------ Supplied information
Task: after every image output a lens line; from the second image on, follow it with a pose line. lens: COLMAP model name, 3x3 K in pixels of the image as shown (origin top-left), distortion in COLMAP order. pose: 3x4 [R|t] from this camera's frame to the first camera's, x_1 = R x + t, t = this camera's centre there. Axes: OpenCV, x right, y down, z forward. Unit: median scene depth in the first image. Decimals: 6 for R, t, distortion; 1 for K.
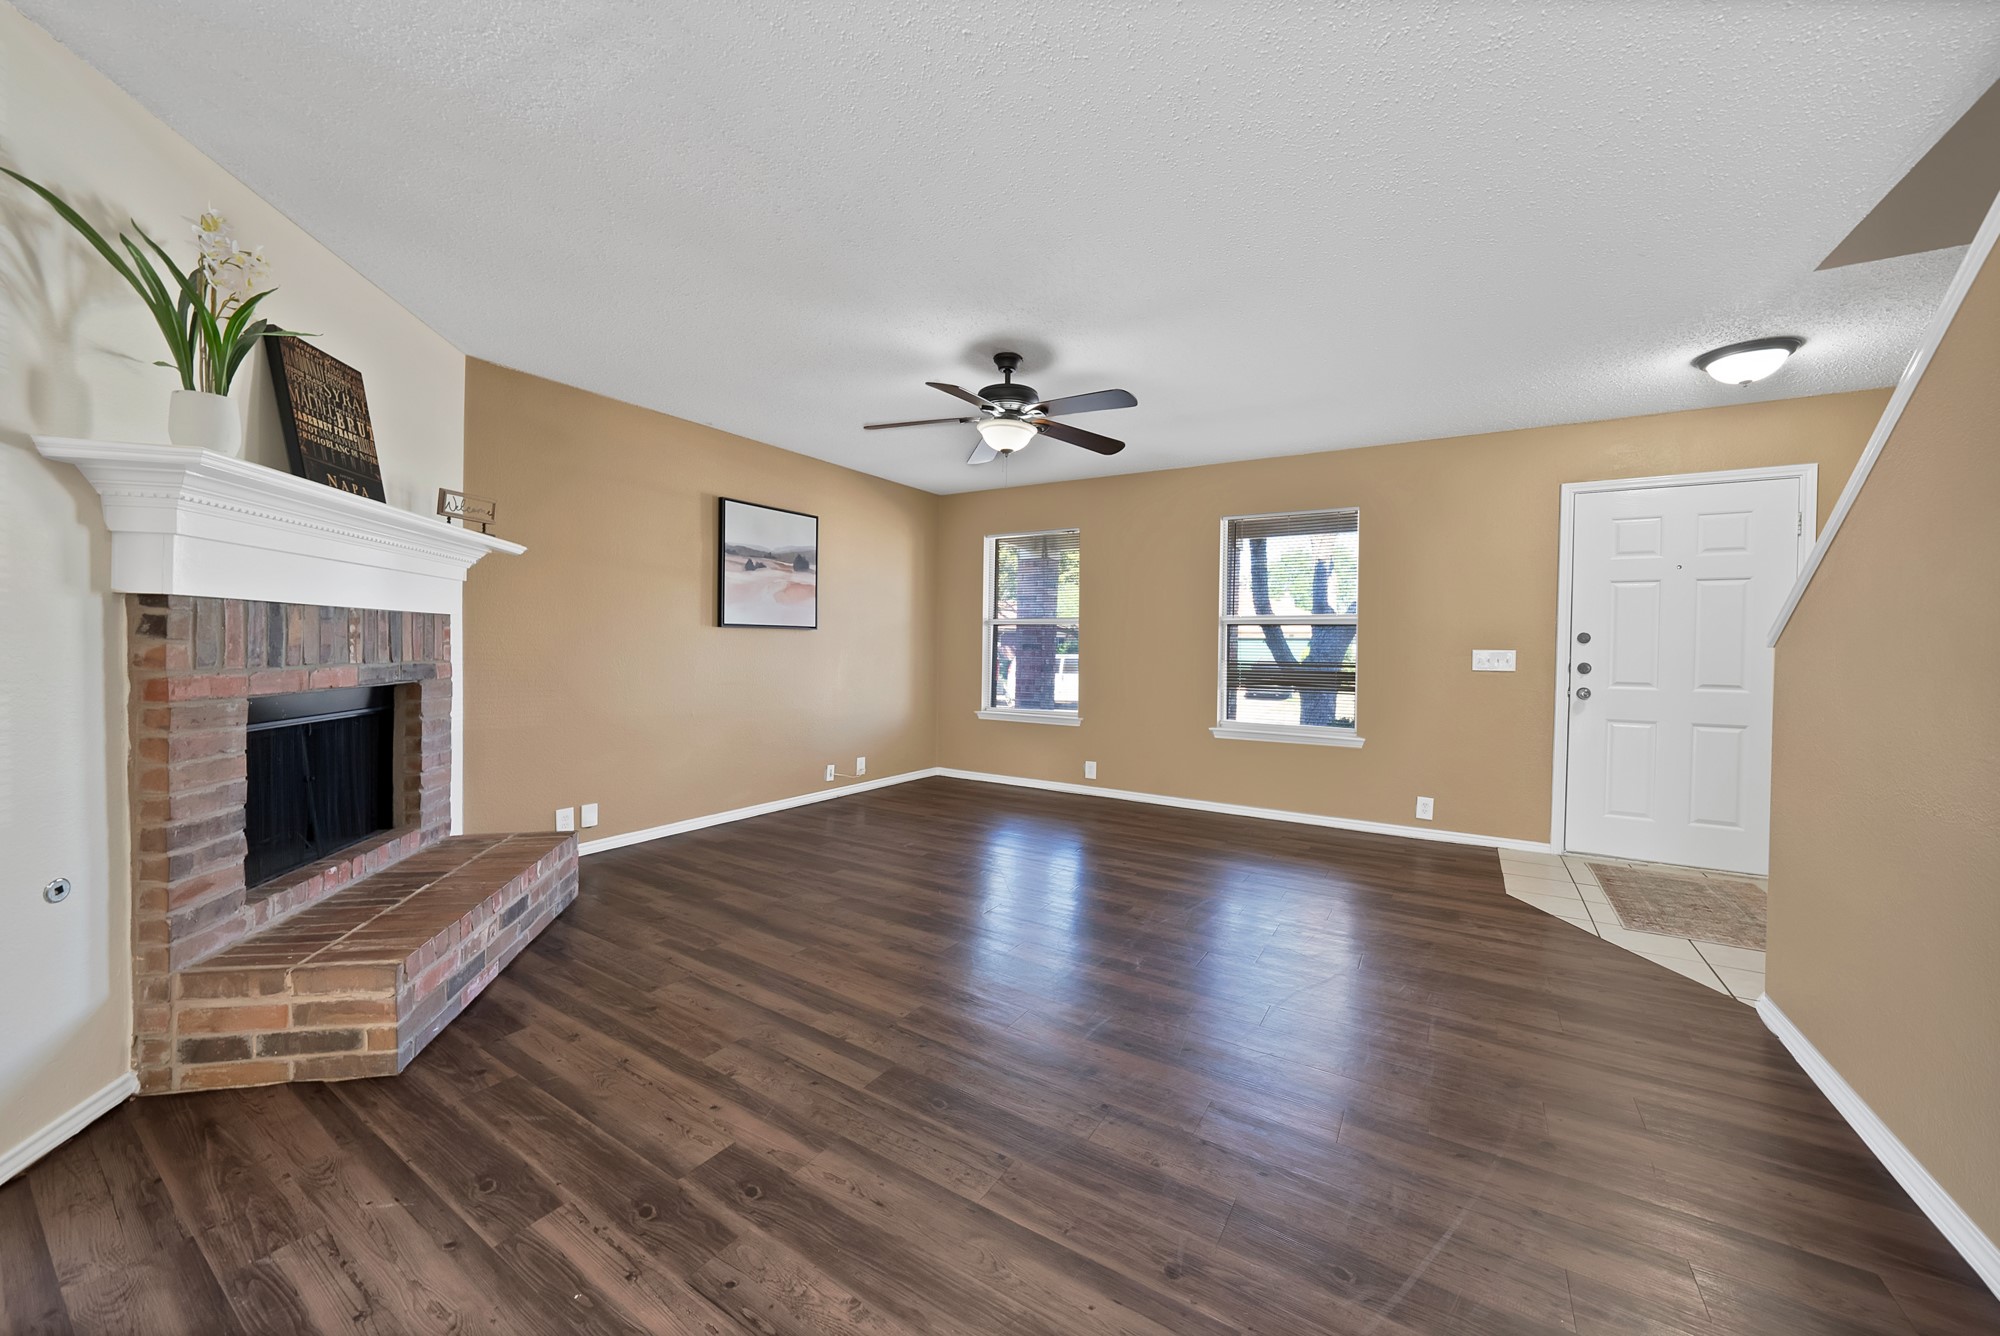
lens RADIAL K [[740.5, 0, 983.1], [0, 740.5, 659.6], [0, 0, 1]] dist [-0.018045, 0.000651]
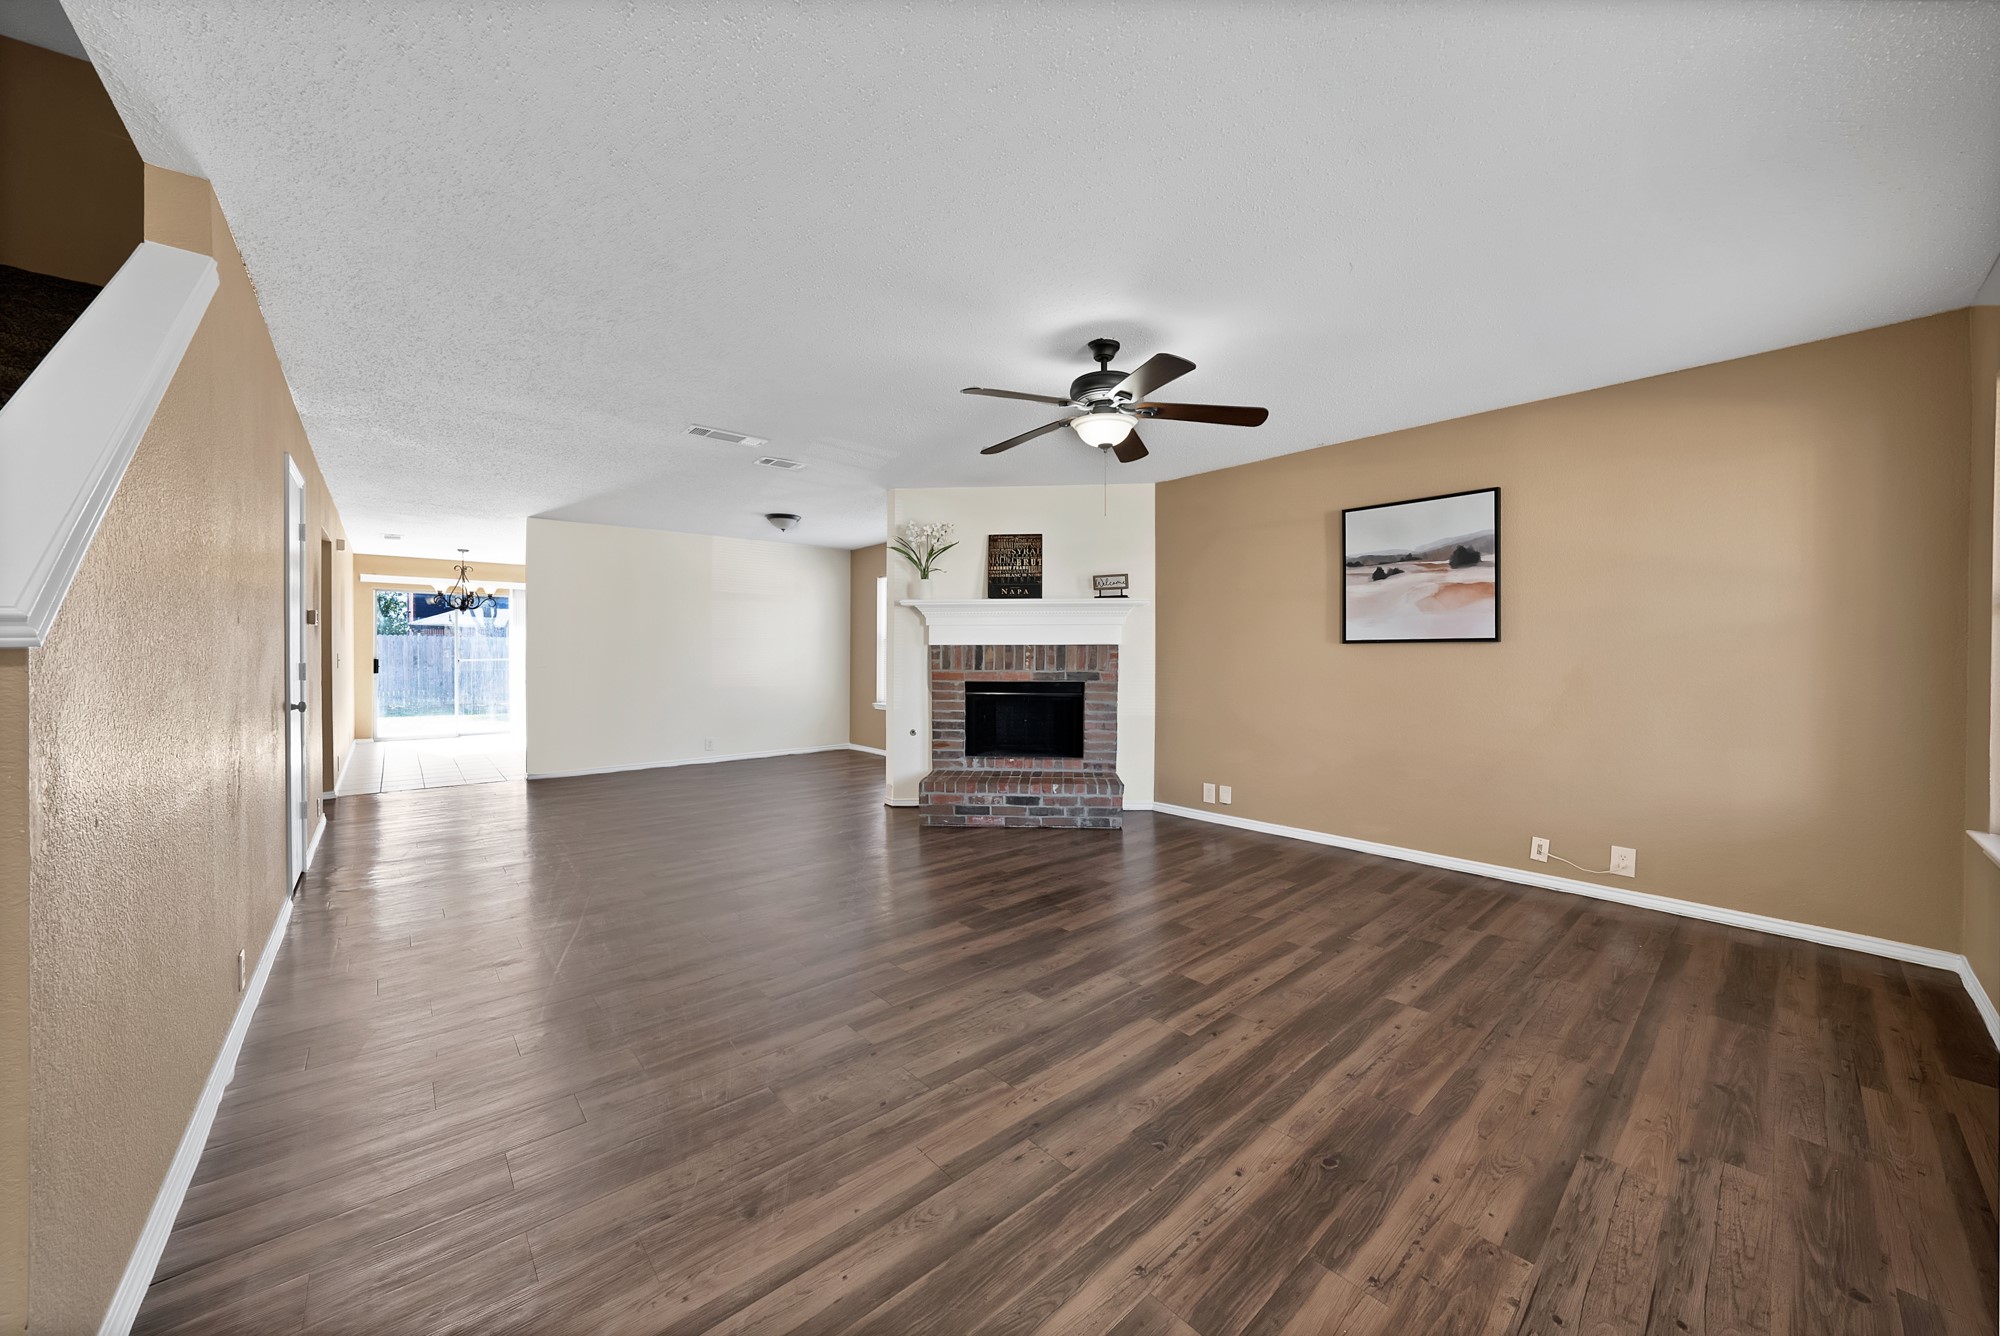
lens RADIAL K [[712.3, 0, 1014.9], [0, 712.3, 661.9], [0, 0, 1]] dist [-0.026367, 0.004468]
pose [[-0.263897, -0.006507, -0.964529, 0.817754], [-0.024482, 0.999700, -0.000046, -0.012632], [0.964240, 0.023601, -0.263977, 1.032400]]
------------
Activity> Repeat every line of the data above word for word, but leave the pictures out.

Your response>
Task: after every image output a lens line; from the second image on, follow it with a pose line. lens: COLMAP model name, 3x3 K in pixels of the image as shown (origin top-left), distortion in COLMAP order. pose: 3x4 [R|t] from this camera's frame to the first camera's, x_1 = R x + t, t = this camera's centre there. Axes: OpenCV, x right, y down, z forward. Unit: median scene depth in the first image. Decimals: 6 for R, t, distortion; 1 for K.
lens RADIAL K [[740.5, 0, 983.1], [0, 740.5, 659.6], [0, 0, 1]] dist [-0.018045, 0.000651]
lens RADIAL K [[712.3, 0, 1014.9], [0, 712.3, 661.9], [0, 0, 1]] dist [-0.026367, 0.004468]
pose [[-0.263897, -0.006507, -0.964529, 0.817754], [-0.024482, 0.999700, -0.000046, -0.012632], [0.964240, 0.023601, -0.263977, 1.032400]]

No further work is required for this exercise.